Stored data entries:
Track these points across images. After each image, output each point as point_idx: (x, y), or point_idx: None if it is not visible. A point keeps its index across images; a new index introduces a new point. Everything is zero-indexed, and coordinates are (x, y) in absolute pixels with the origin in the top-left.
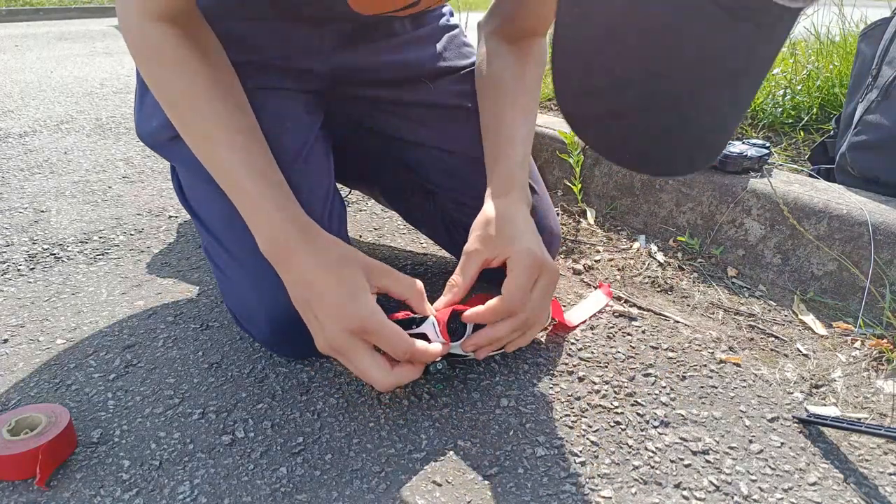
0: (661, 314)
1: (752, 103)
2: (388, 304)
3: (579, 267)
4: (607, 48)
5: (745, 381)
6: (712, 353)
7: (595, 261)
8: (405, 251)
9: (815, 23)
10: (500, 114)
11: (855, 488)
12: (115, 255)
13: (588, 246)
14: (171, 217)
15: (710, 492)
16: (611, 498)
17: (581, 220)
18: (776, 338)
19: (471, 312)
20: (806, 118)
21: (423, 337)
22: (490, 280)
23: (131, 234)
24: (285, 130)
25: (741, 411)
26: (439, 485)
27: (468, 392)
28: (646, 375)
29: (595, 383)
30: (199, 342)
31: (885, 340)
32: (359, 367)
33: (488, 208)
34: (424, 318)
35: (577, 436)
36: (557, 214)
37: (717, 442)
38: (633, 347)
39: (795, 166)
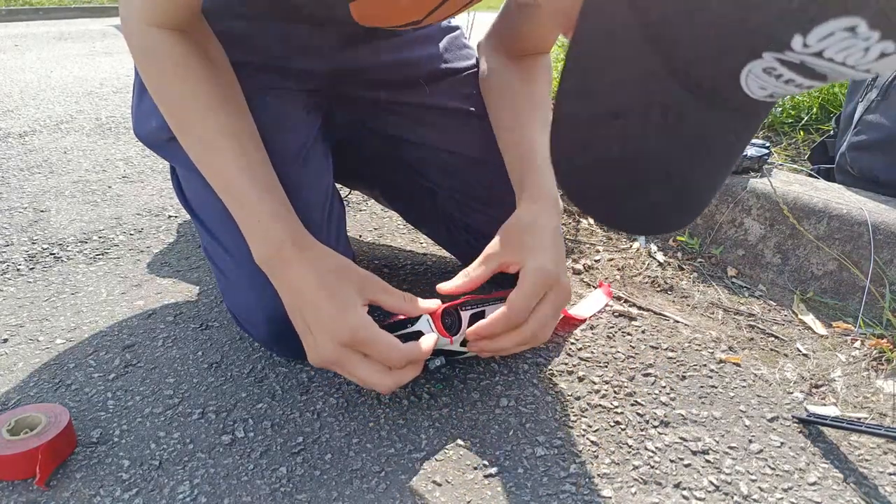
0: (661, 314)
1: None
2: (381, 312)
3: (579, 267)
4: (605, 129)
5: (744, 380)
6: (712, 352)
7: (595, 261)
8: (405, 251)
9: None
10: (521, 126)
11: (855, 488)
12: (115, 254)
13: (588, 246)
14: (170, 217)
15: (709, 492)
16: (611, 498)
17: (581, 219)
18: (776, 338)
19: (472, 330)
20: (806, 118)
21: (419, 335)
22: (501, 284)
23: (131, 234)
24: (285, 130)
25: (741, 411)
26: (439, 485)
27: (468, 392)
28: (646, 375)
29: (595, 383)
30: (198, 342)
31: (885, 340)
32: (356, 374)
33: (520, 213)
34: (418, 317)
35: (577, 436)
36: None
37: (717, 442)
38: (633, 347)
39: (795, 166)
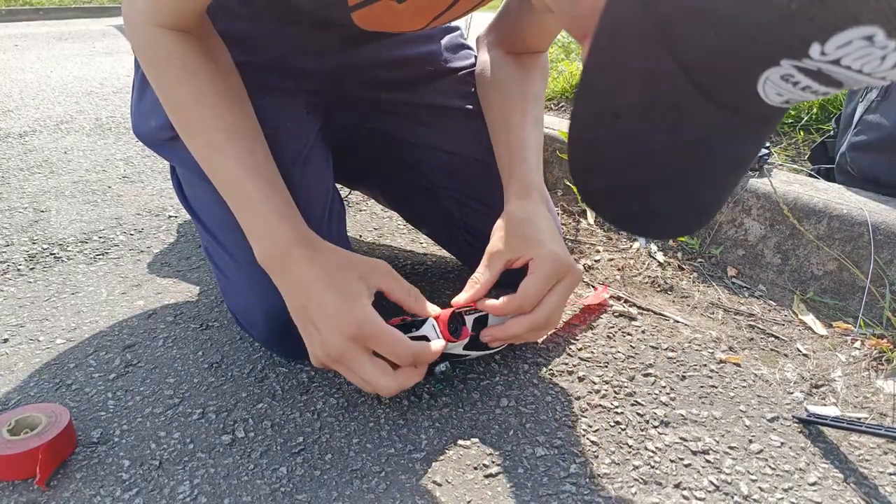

--

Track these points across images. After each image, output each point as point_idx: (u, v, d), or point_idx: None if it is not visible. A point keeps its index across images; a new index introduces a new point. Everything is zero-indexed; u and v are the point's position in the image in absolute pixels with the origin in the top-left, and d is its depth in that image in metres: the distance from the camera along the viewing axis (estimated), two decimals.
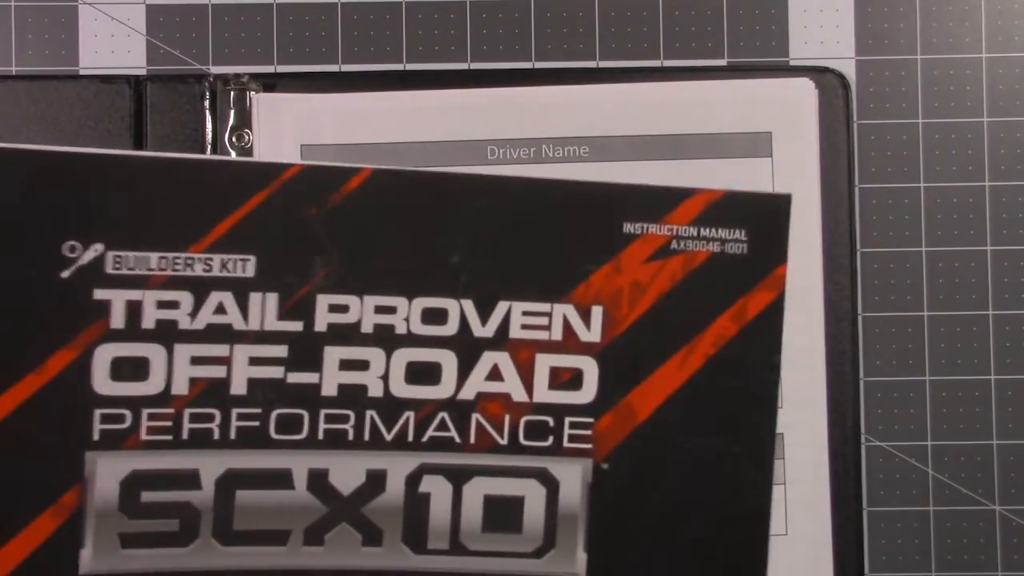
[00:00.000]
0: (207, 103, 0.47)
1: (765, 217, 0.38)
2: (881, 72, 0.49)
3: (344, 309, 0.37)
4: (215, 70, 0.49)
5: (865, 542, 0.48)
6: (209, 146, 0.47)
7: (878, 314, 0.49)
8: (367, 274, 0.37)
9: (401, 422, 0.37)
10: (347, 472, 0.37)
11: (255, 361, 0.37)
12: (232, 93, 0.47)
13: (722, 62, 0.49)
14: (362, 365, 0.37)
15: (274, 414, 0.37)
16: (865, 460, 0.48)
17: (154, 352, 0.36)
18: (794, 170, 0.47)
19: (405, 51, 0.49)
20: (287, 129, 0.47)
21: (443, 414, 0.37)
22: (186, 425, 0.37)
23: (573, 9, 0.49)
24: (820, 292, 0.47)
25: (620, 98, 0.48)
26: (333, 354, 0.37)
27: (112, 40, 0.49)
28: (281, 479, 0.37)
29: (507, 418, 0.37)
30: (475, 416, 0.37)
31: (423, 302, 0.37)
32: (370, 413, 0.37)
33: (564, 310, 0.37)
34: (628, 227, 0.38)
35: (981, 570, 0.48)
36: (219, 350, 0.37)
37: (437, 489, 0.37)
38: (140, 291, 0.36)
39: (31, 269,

→ WORK INSTRUCTIONS
Copy out each line of the entries where the word "images" is found.

→ RESPONSE
Track these points across images. After each image, output each point as point_idx: (x, y), or point_idx: None if it is not visible. A point keeps its index across images; a new index introduces a new point. Everything is zero-indexed, and coordinates are (x, y) in absolute pixels with the origin in the top-left.
Track these points across images. After each image, output each point as point_idx: (u, v, d), or point_idx: None if it is not visible. A point keeps its index across images; a new index introduces a new point. Everything is zero-indexed; u and v are the point's position in the image in absolute pixels with the origin in the top-left, and d is its depth in that image in metres: the distance from the camera along the viewing axis (estimated), two decimals.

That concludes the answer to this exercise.